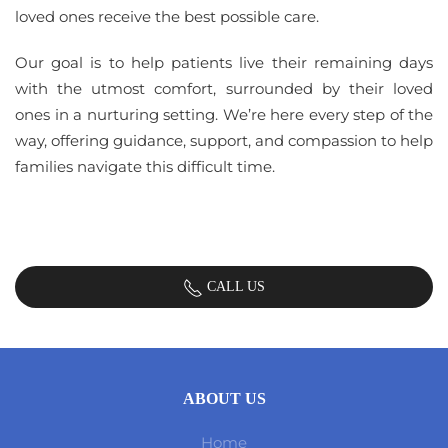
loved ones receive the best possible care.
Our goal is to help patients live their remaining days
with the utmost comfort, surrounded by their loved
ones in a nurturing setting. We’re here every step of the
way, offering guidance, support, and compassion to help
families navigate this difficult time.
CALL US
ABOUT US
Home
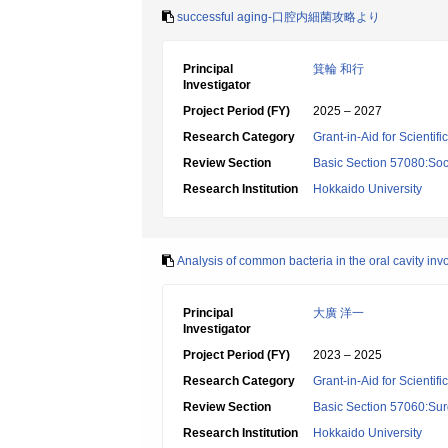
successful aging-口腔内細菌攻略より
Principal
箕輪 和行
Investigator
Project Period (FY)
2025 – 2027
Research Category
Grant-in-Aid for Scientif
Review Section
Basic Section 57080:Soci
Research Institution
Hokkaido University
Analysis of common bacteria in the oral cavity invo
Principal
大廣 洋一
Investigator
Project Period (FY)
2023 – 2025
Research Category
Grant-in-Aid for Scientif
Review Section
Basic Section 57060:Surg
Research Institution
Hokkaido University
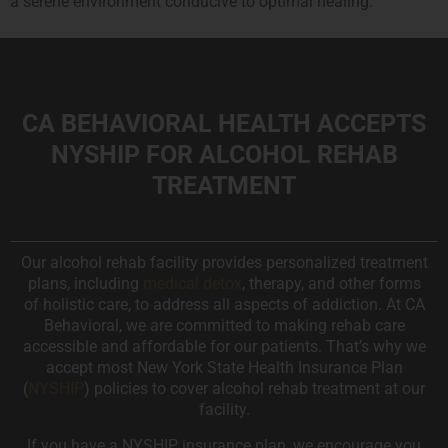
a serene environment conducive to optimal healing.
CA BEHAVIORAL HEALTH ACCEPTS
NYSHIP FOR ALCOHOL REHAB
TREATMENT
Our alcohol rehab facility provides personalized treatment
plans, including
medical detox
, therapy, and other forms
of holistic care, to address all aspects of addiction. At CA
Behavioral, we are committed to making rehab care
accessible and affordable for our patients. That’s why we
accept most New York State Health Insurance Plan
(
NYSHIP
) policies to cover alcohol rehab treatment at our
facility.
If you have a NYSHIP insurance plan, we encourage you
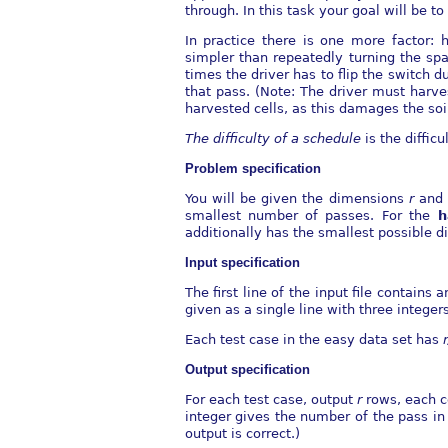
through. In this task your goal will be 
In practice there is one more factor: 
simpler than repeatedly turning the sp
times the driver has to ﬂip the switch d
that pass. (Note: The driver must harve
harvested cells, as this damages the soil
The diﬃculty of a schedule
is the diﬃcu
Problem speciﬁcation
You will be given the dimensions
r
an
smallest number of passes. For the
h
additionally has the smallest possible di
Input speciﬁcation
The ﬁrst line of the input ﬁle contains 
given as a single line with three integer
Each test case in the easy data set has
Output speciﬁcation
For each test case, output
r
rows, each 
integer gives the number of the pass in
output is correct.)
★ ★ ★
Problem: Lines that contain the word "their": how many are there in the data? Give the number and nothing else.

Answer to the exercise: 2